Quality of Experience is the user-centric measure of a streaming service. It is composed of several measurable dimensions: how fast the video starts (startup time), how often it pauses to buffer (rebuffer ratio), how many viewers abandon before any frame plays (exits before video start), the average video bitrate watched (a proxy for picture quality), the number of ABR quality switches per session (a proxy for visual disturbance), and the rate of playback errors. Together these tell the operator how viewers experienced the service.
QoE is distinct from QoS (Quality of Service), which measures network and infrastructure metrics — bandwidth, latency, packet loss. A network with great QoS can still produce bad QoE if the encoder is wasting bits or the ABR algorithm panics. Conversely, a network with mediocre QoS can produce acceptable QoE if the pipeline is well-tuned to absorb its limitations. The pivot from QoS to QoE in industry thinking happened roughly 2010–2014, driven by Conviva research showing that engagement correlated with experience metrics far more than with network metrics.

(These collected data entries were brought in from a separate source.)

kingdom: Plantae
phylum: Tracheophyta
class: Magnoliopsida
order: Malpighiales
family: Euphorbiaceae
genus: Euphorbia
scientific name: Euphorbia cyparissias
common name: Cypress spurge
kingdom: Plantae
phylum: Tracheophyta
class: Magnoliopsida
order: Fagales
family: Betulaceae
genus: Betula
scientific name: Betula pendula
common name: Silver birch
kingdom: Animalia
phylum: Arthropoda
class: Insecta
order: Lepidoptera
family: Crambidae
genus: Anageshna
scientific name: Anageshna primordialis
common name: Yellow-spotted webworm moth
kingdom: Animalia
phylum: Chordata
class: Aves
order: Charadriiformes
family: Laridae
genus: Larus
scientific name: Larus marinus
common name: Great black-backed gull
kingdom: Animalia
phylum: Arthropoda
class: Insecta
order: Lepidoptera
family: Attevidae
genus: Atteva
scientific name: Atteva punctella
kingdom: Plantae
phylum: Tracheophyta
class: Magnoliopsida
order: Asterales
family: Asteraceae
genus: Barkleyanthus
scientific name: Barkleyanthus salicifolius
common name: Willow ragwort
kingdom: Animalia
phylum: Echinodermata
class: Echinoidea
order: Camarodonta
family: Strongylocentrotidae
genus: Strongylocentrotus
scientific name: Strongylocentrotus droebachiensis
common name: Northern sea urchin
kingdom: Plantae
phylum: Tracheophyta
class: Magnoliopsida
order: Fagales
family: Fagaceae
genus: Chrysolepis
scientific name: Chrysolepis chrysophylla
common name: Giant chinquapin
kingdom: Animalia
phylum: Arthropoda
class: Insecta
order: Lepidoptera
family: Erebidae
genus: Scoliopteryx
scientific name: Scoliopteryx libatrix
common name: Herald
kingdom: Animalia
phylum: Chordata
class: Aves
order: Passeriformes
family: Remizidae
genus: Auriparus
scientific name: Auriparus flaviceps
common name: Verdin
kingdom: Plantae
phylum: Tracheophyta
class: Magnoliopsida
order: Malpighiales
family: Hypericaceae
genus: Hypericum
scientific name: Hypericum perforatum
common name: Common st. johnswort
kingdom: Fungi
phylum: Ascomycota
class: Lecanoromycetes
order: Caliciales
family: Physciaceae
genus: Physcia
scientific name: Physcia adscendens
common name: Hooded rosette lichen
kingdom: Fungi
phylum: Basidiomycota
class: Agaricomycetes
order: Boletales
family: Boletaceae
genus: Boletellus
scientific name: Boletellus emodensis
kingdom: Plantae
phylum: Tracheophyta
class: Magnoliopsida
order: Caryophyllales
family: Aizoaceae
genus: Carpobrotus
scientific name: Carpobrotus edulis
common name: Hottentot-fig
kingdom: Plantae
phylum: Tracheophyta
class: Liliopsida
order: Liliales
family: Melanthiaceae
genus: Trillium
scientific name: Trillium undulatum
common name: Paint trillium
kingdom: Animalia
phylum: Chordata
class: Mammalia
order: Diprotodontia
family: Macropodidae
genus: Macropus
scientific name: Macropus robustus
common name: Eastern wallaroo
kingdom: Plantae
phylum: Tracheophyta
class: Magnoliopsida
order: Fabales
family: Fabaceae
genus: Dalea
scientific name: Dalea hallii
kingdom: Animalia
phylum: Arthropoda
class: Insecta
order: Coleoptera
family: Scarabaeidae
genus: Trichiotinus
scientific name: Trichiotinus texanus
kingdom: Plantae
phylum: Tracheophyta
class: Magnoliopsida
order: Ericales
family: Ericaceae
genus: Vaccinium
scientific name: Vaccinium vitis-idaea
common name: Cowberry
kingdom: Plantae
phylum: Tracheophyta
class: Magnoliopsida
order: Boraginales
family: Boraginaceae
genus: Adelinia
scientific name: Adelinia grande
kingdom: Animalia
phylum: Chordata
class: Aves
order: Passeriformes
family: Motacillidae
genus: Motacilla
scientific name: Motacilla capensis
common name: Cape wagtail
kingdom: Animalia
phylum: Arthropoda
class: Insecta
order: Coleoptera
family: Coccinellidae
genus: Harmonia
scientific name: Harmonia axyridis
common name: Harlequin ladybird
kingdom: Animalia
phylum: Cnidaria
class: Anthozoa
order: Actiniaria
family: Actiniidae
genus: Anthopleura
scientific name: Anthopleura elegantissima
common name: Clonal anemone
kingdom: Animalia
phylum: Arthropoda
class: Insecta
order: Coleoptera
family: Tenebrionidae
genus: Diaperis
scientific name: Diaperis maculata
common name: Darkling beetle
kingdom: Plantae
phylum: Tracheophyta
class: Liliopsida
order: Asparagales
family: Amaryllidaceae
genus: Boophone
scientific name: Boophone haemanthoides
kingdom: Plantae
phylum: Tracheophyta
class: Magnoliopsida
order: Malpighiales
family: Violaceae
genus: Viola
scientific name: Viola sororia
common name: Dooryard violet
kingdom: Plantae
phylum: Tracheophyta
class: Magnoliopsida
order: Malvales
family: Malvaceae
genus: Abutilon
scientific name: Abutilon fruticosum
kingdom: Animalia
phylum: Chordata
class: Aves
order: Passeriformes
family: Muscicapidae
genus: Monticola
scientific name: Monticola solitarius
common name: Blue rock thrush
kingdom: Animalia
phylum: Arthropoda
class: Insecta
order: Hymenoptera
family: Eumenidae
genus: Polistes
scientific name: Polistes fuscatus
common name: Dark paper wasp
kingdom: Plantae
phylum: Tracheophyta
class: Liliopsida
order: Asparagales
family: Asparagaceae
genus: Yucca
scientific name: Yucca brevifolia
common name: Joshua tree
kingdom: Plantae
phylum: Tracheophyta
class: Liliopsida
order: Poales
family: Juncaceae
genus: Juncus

QoE is the metric that connects engineering work to business outcomes. Lower rebuffer ratio → longer sessions → more ad impressions and lower churn. Faster startup → fewer abandoned sessions → more revenue per viewer. Every QoE improvement project at every OTT eventually maps to one of these business levers. The whole industry of dedicated video analytics (Conviva, Mux Data, Bitmovin Analytics, NPAW) exists to make QoE measurable and improvable.